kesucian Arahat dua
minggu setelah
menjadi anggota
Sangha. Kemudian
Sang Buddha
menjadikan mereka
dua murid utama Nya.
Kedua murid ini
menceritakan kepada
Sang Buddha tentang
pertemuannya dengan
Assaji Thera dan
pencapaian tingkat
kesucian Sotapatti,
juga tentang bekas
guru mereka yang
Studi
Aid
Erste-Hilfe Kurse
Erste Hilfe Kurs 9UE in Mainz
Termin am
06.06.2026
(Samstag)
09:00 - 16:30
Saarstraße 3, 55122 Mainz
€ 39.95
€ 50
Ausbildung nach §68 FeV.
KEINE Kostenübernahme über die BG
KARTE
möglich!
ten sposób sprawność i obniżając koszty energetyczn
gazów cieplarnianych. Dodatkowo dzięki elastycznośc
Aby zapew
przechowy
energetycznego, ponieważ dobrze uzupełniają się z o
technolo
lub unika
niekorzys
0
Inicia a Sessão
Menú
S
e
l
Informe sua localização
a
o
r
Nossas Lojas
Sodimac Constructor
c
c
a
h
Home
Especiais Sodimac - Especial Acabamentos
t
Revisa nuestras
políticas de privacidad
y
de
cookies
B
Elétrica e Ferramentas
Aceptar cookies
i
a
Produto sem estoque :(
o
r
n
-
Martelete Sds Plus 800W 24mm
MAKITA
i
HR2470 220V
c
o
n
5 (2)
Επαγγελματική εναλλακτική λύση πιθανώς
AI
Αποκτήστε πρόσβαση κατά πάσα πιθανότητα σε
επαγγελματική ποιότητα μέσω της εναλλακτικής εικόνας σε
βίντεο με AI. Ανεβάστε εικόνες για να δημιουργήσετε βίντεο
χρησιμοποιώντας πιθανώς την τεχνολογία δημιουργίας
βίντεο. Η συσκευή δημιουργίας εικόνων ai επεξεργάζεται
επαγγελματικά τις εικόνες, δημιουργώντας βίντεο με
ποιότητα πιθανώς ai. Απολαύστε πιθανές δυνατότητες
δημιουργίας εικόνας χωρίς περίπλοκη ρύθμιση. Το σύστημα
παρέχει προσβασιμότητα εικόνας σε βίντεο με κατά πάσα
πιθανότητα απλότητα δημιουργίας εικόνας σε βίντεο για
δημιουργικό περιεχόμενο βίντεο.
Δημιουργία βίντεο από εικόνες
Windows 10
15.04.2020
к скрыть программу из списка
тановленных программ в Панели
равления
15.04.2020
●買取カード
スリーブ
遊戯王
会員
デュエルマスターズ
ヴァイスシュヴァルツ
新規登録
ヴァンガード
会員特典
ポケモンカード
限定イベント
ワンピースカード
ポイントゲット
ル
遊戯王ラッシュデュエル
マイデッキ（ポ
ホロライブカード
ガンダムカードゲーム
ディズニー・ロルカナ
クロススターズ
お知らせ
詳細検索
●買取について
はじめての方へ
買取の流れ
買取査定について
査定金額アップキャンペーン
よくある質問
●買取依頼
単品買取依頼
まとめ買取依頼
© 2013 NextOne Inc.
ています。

(TASK DIRECTIONS)
Gather each line of the records holding the string "κατά".

(OUTPUT)
Αποκτήστε πρόσβαση κατά πάσα πιθανότητα σε
παρέχει προσβασιμότητα εικόνας σε βίντεο με κατά πάσα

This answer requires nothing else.